From: Lee Corbin (lcorbin@rawbw.com)
Date: Sat Apr 12 2008 - 06:21:39 MDT


Jeff writes

>> What keeps these discussions from boiling down to being "incredibly
>> boring", as you write, is that *actions* will depend on our views.
>> The main point is to properly prescribe actions. The chief such
>> action that you have to decide (or will have to decide when uploaded),
>> (and need to decide now if you want to be philosophically prepared
>> for all eventualities) can be seen from this following example:
>>
>> An exact molecular duplicate of you was created
>> ten minutes ago and lies in the next room frozen
>> in a cask of ice. On top the cask of ice is a briefcase
>> containing $10M dollars. The choice facing you (the
>> version, instance, who is now breathing and conscious)
>> is (A) to undergo disintegration, in which your ten-
>> minute-ago duplicate is resurrected and the money
>> becomes his (i.e. in my view, yours), or whether the
>> frozen copy in the other room is disintegrated (along
>> with the $10M).
>>
>> Please tell me what you would do in this situation. If you make the
>> sensible decision, then yes, we are only arguing terminology.
>
> Assuming I could trust the people who were supposedly going to revive
> the copy with the $10M, it's a no brainer... I would disintegrate and
> let the copy wake up and have $10M dollars. I've explained why in
> my earlier post on "objective anticipation".

Okay, sorry.
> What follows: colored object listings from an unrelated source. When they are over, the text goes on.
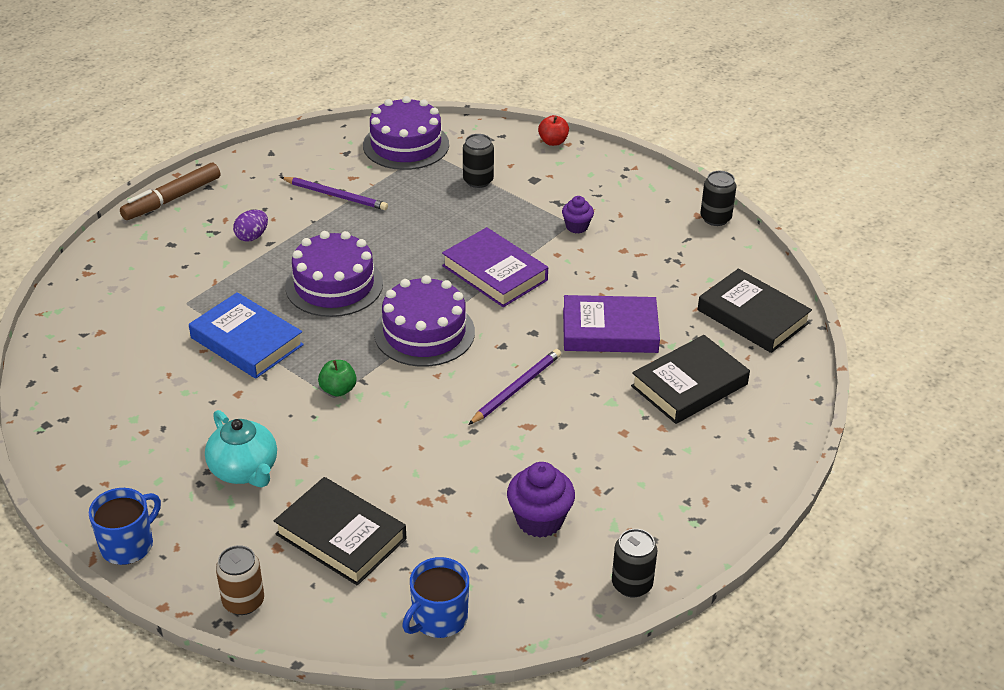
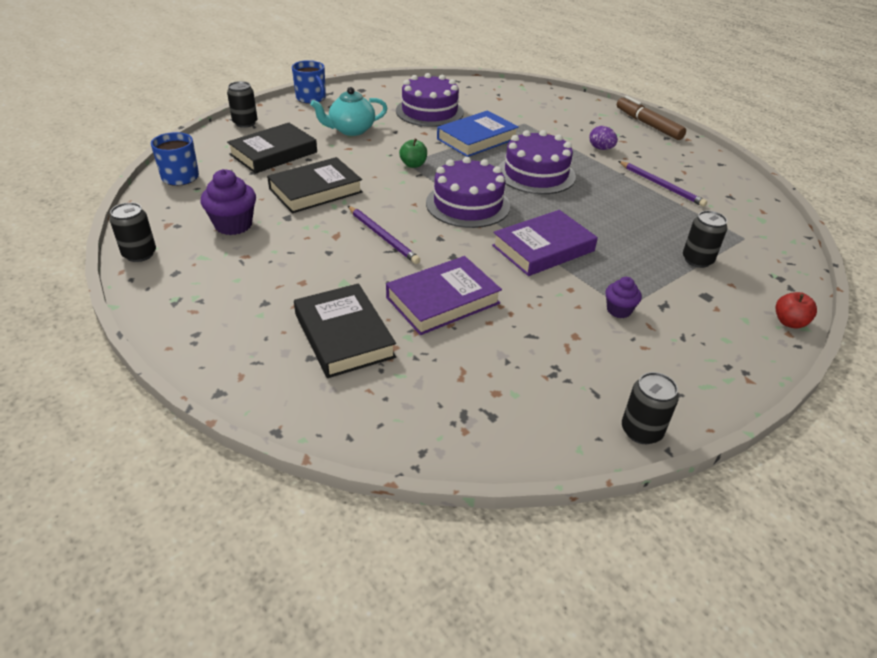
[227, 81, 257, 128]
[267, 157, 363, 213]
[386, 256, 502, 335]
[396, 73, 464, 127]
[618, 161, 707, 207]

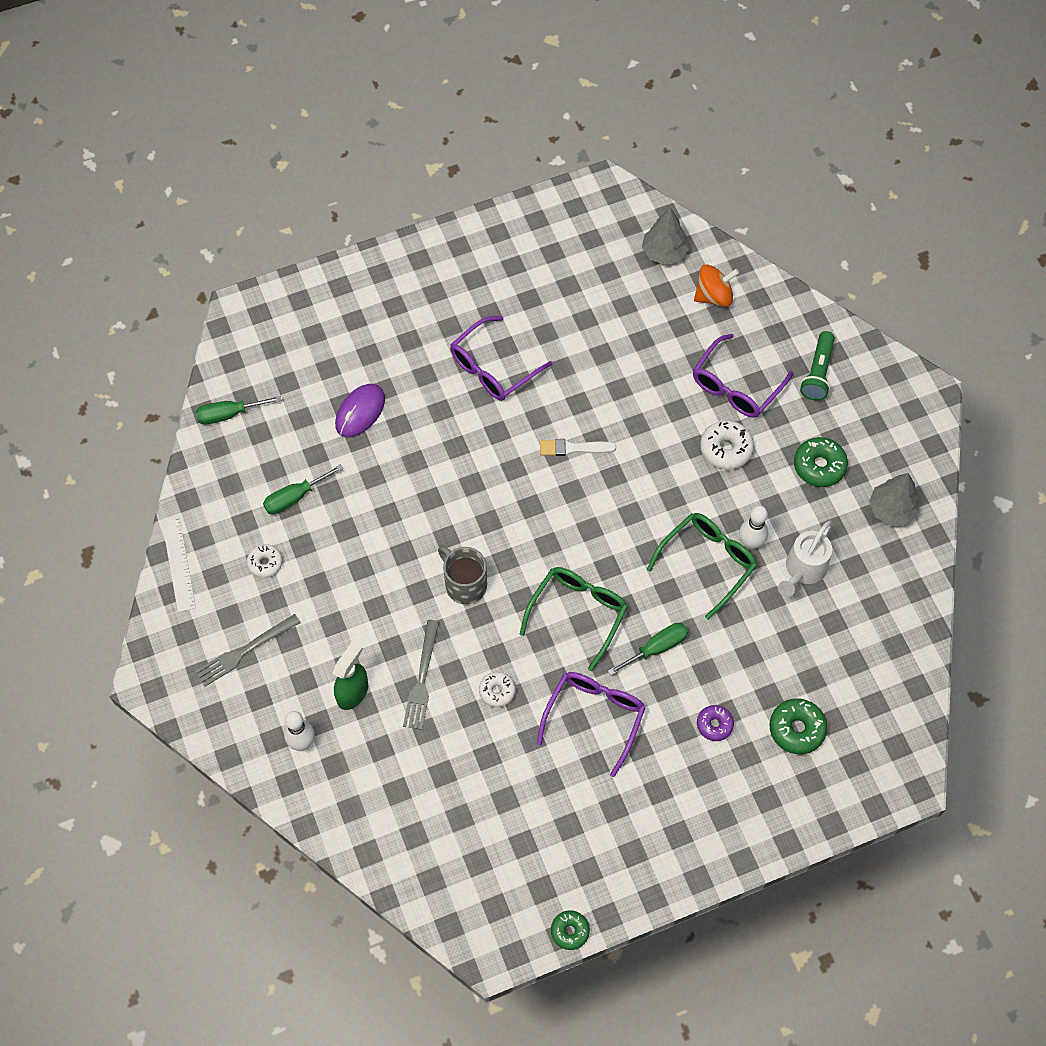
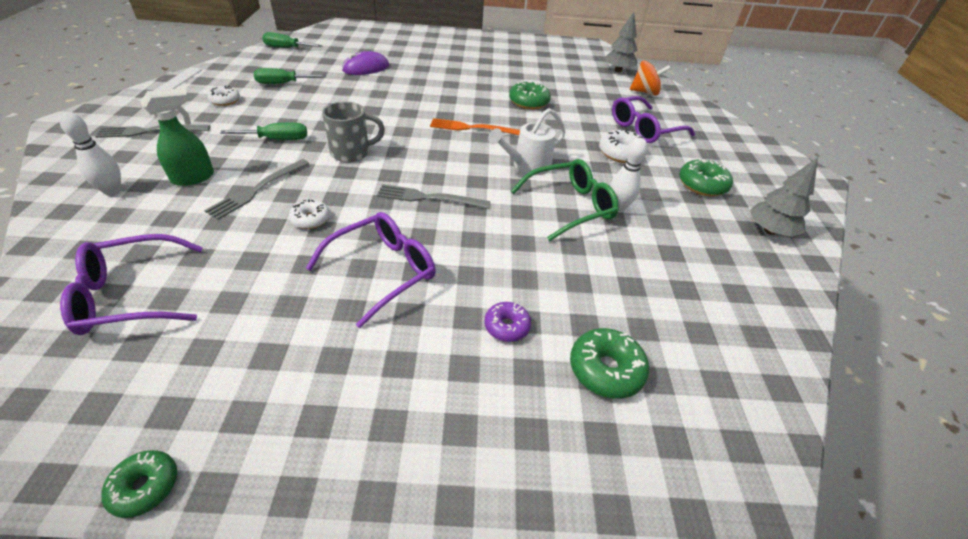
[60, 234, 203, 335]
[220, 122, 307, 140]
[322, 101, 385, 163]
[377, 184, 491, 209]
[430, 118, 520, 135]
[488, 108, 565, 175]
[509, 81, 551, 110]
[540, 439, 616, 456] (first image)
[800, 331, 835, 401] (first image)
I hadn't remembered.

> Hopefully, this is the decision you're calling "sensible".

Yes. (Sorry Heartland.)

> So do you agree now that arguing about personal identity is entirely
> about language and mostly a waste of time?

I doubt very much that we can state objectively what is and what
is not a waste of time to discussion. Billions of people would think
that every issue discussed on the forums you and I frequent would
be a waste of time.

No, it's *not* entirely about language, even though it seems that on
this particular action item you and I agree. (There are dozens more
where we may not and probably would not agree.) Perhaps the
central difficult *real* issue---definitely not about language---is
the degree two which people change over time. We say, and we
should say, that I am the same person I was a year ago and will
be a year from now, whereas for some large enough intervals,
that ceases to be true, (for almost anyone). That is, I would
consider Lee Corbin to have survived if you replace me by who/
what I was a year ago. But not if you replace me with the three
year old I once "was".

However, it's also important to bring the language into alignment
with the actions we would take. If we start saying things like "I
am not the same person I was a millisecond or a microsecond
ago, then it leads to the erroneous idea that great harm would
be done to one by replacing him by the entity that he was a
microsecond ago. Eventually, after uploading (or we start to
consider entirely electronic entities), these questions become
quite practical.

Once when I was very young, I asked about the duplication
scenario that I had just thought of: "Which one would I be?"
Very soon I saw that the answer was something like "You will
be both and neither", because it became clear that (as Stathis
and others like to say) we all change continually all the time.
So I eventually settled on the answer "you will be both". And
today, so many decades later, that answer still seems inescapable.